(Extracted data entries)

┌──

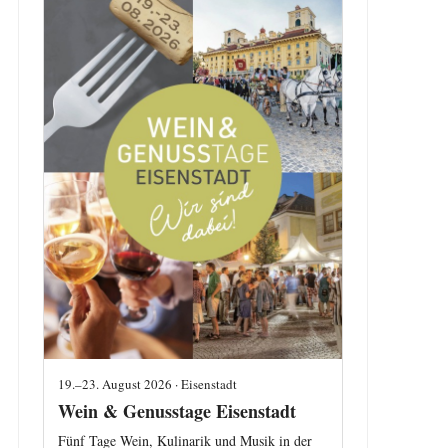
19.–23. August 2026 · Eisenstadt
Wein & Genusstage Eisenstadt
Fünf Tage Wein, Kulinarik und Musik in der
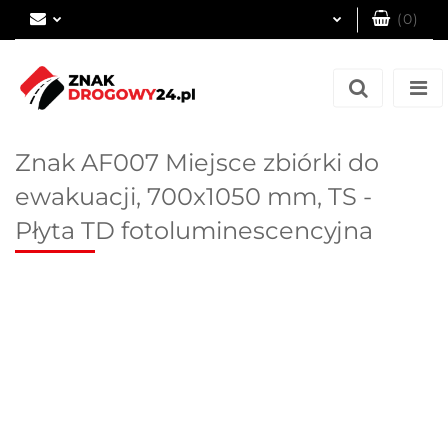
(
0
)
Zaloguj się
Zarejestruj się
Dodaj zgłoszenie
Znak AF007 Miejsce zbiórki do
ewakuacji, 700x1050 mm, TS -
Płyta TD fotoluminescencyjna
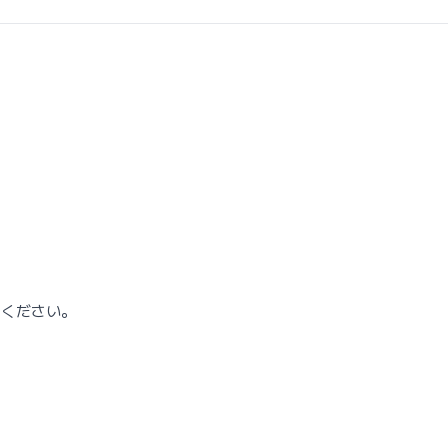
ください。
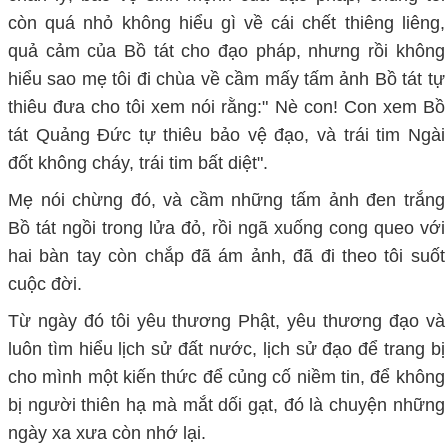
còn quá nhỏ không hiểu gì về cái chết thiêng liêng,
quả cảm của Bồ tát cho đạo pháp, nhưng rồi không
hiểu sao mẹ tôi đi chùa về cầm mấy tấm ảnh Bồ tát tự
thiêu đưa cho tôi xem nói rằng:" Nè con! Con xem Bồ
tát Quảng Đức tự thiêu bảo vệ đạo, và trái tim Ngài
đốt không cháy, trái tim bất diệt".
Mẹ nói chừng đó, và cầm những tấm ảnh đen trắng
Bồ tát ngồi trong lửa đỏ, rồi ngã xuống cong queo với
hai bàn tay còn chắp đã ám ảnh, đã đi theo tôi suốt
cuộc đời.
Từ ngày đó tôi yêu thương Phật, yêu thương đạo và
luôn tìm hiểu lịch sử đất nước, lịch sử đạo để trang bị
cho mình một kiến thức để củng cố niềm tin, để không
bị người thiên hạ mà mắt dối gạt, đó là chuyện những
ngày xa xưa còn nhớ lại.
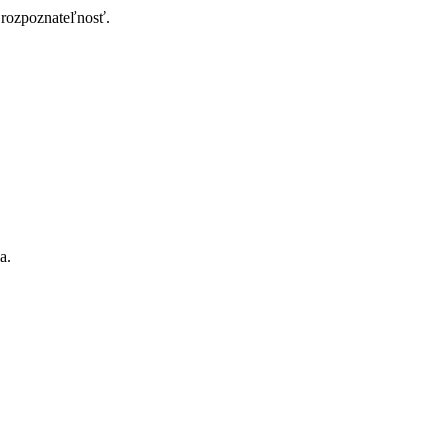
rozpoznateľnosť.
a.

└──

** Problem **
Go through the lines above. Select every one that has the string "trái".

** Reply to the task **
tát Quảng Đức tự thiêu bảo vệ đạo, và trái tim Ngài
đốt không cháy, trái tim bất diệt".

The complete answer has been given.